Don't let the crazy drivers keep you from doing something you love.
 

mooseracer

Guru
Location
Nr Bristol
I went/am going through something similar after breaking my hip. First ride I was absolutely petrified - legs shaking, holding on to the bike for dear life etc and I really didn't enjoy it at all. I have to keep reminding myself I've only come off a road bike twice in the last 15 years and only once did I hurt myself. I've made myself go on more rides and the enjoyment is back.

For me it was worth the effort to make myself do it again, hopefully it is for you too.
 

w00hoo_kent

One of the 64K
Not had it with bicycle offs particularly, although being sideswiped/left hooked in a cycle lane has made me more vigilant for cars that might do that next time, I consider that sensible rather than anything else though.

I did get that fear after my motorbike accident.
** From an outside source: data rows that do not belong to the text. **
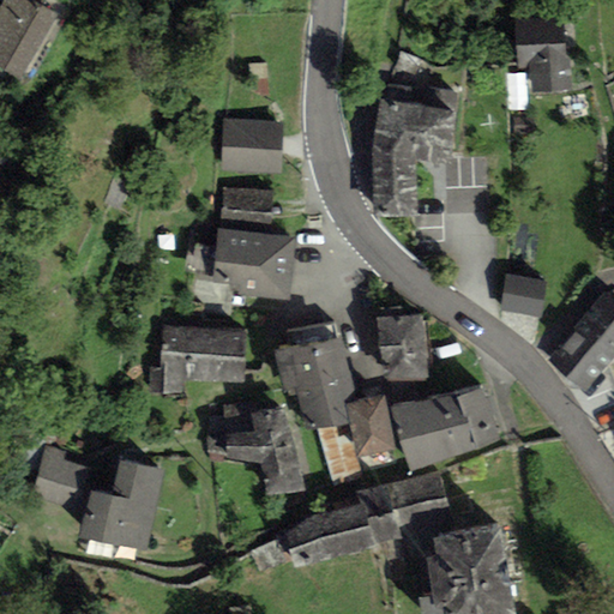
[(0,62),(20,74),(59,11),(38,0),(4,0),(0,6),(0,62)]
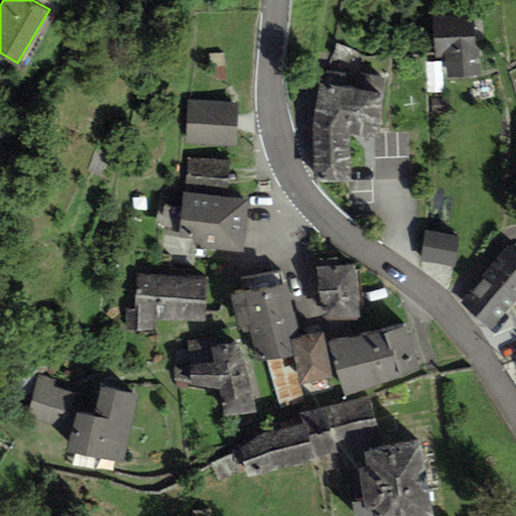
[(475,15),(432,16),(434,58),(444,57),(445,80),(480,79),(479,48),(476,48),(475,15)]
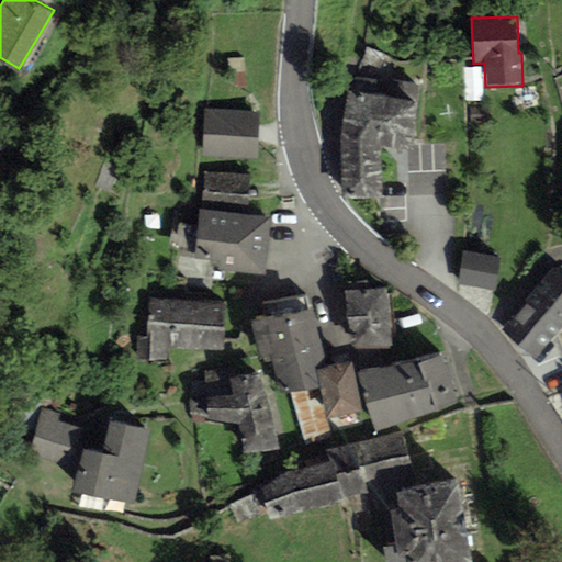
[(422,83),(355,77),(352,92),(347,91),(339,141),(343,199),(382,200),(380,146),(412,152),(415,122),(422,83)]
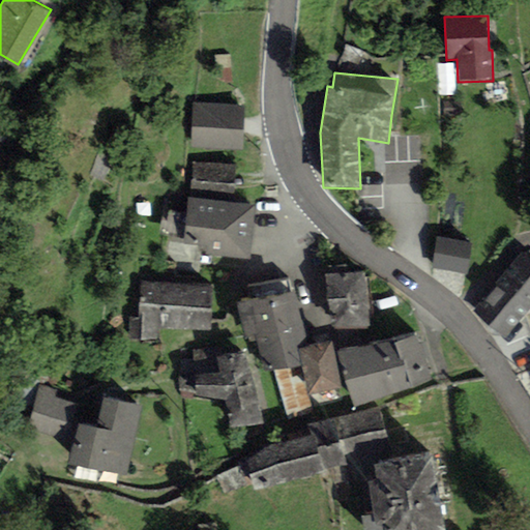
[(193,104),(190,146),(242,148),(243,106),(193,104)]
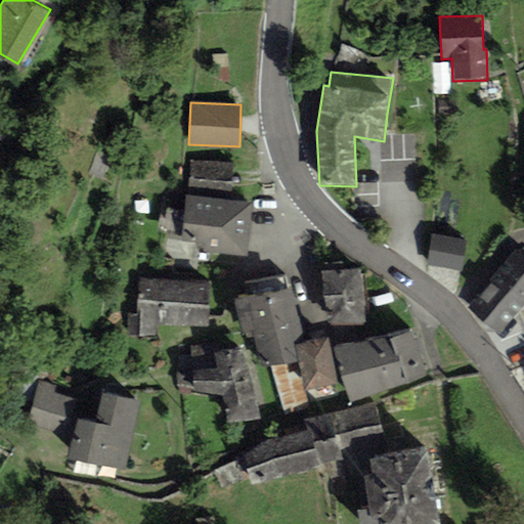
[(233,164),(190,161),(187,197),(230,201),(233,164)]
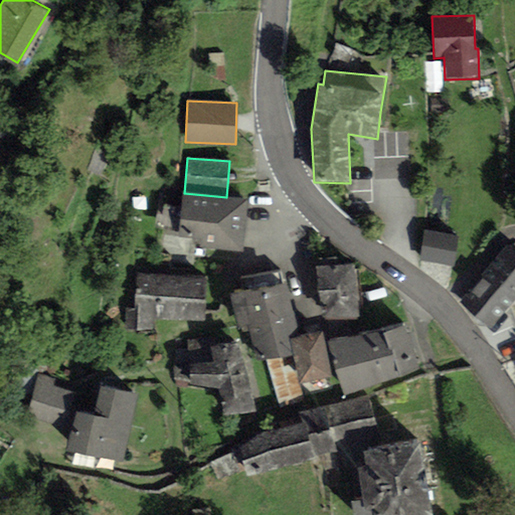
[(184,193),(181,193),(178,233),(192,234),(190,248),(242,253),(247,199),(226,197),(184,193)]
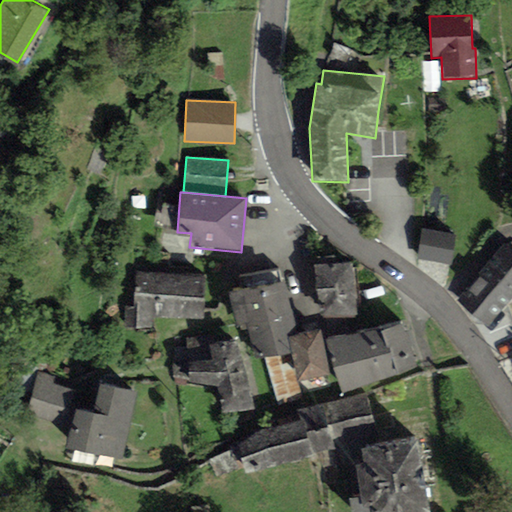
[(421,230),(417,260),(451,265),(456,235),(421,230)]
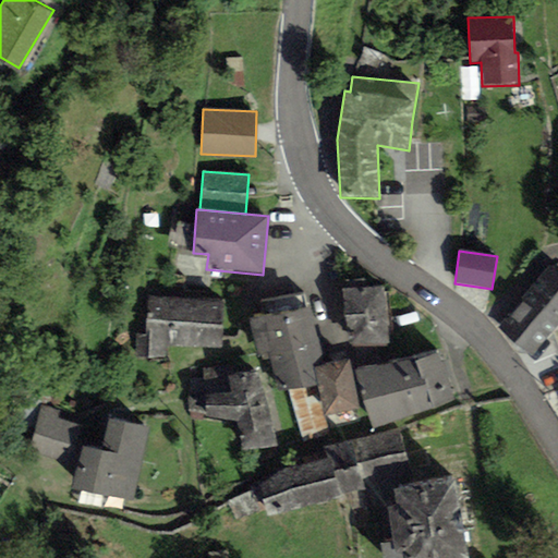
[(496,327),(529,354),(557,320),(557,275),(548,267),(496,327)]
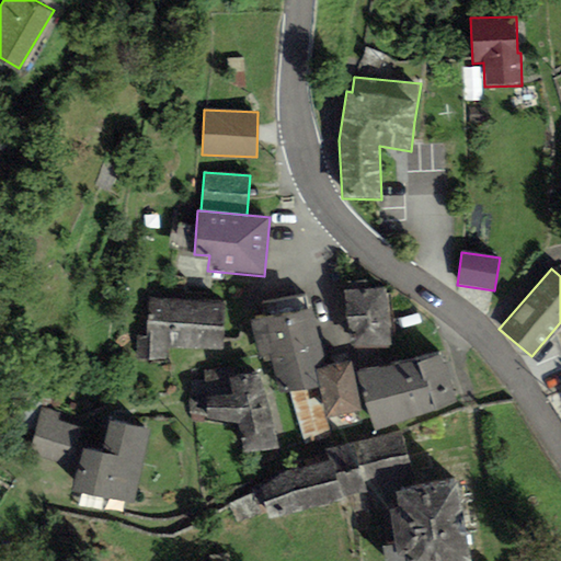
[(347,281),(347,290),(367,289),(366,279),(347,281)]
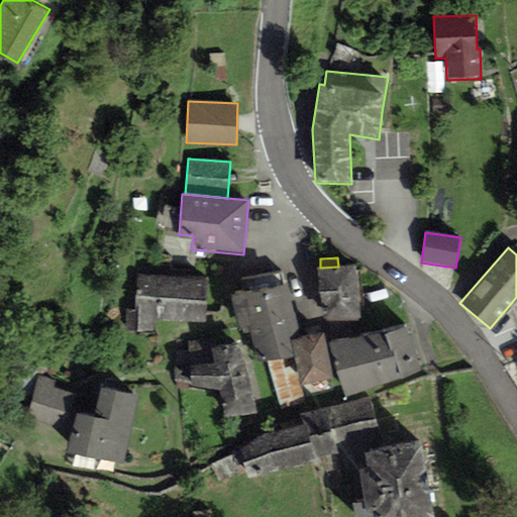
[(320,268),(317,269),(322,325),(360,322),(356,265),(338,267),(320,268)]
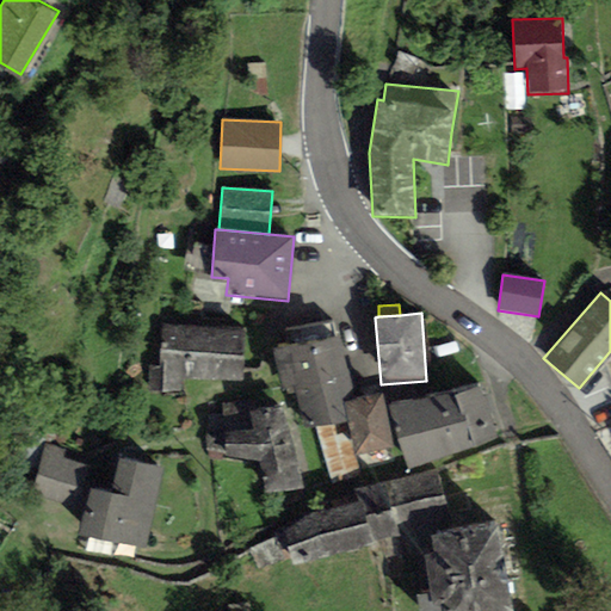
[(290,349),(275,351),(283,394),(296,390),(349,380),(343,339),(337,340),(332,322),(287,331),(290,349)]
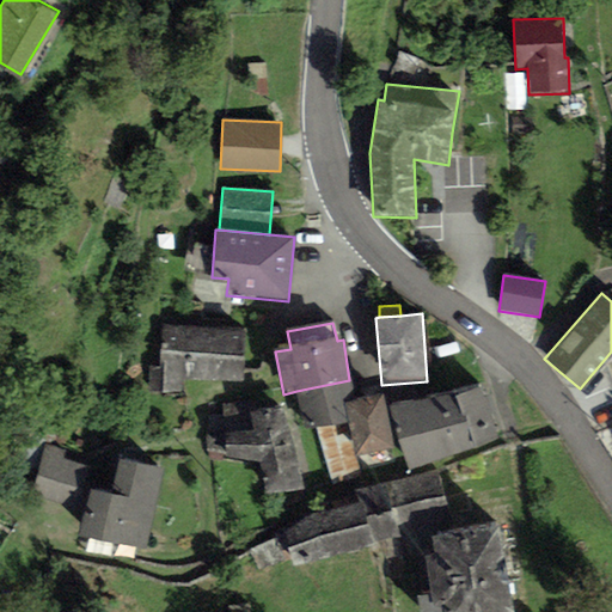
[(204,380),(206,328),(161,326),(160,367),(150,366),(150,392),(181,393),(181,379),(204,380)]
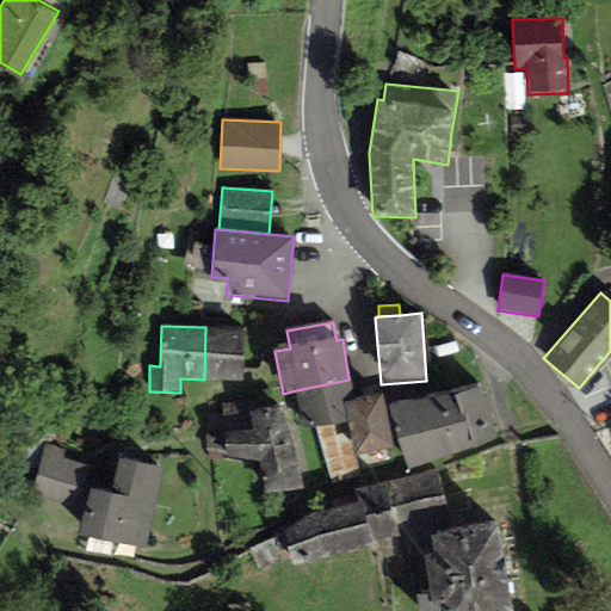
[(244,328),(205,327),(204,380),(241,381),(244,328)]
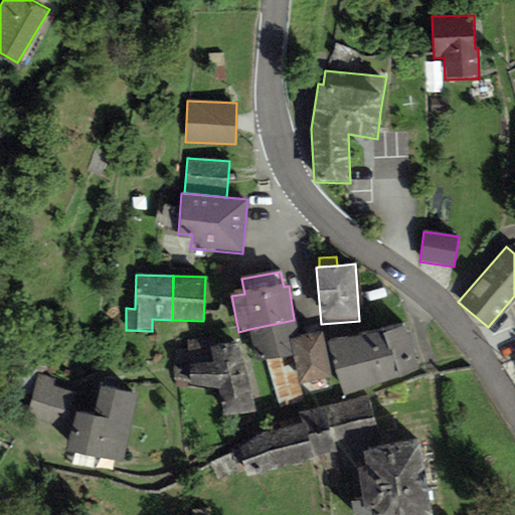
[(298,337),(294,320),(249,329),(258,364),(267,363),(292,357),(289,339),(298,337)]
I think it was because it was sudden and arbitrary. There was little I would do differently a second time, maybe a bit more vigilance but it would have been unlikely to stop the incident happening. I was a basket case in a car for the week or two following the accident. Also hypersensitive of the other vehicles around us and positive that every one was going to hit us. It took me that long to be comfortable to drive again. First time out on a motorbike, taking my wife's for an MoT, was very similar. I was careful, ultra careful, with speed, road positioning, observation and again positive that every other vehicle on the road was going to drive in to me. I didn't replace my motorbike for 2 years, pretty much the length of the insurance claim, I think mentally I had to have it all finished before I could move on. But I missed being on a motorbike and eventually that want to still do it, coupled with two years of incident free car driving, meant my perception of the road had changed back to something more akin to how it was before the accident.

So, it can go away. It works differently for different people and a chunk of it probably depends on your motivation. Commuting to work regularly by bicycle I've found getting back on is easier because it's an expected part of my life. It's definitely about the lack of control, about the fact that they did this to you. So expect to be more sensitive to other vehicles and probably, as others have said, more caustic and shouty around them, at least until you realise they aren't quite all nobbers.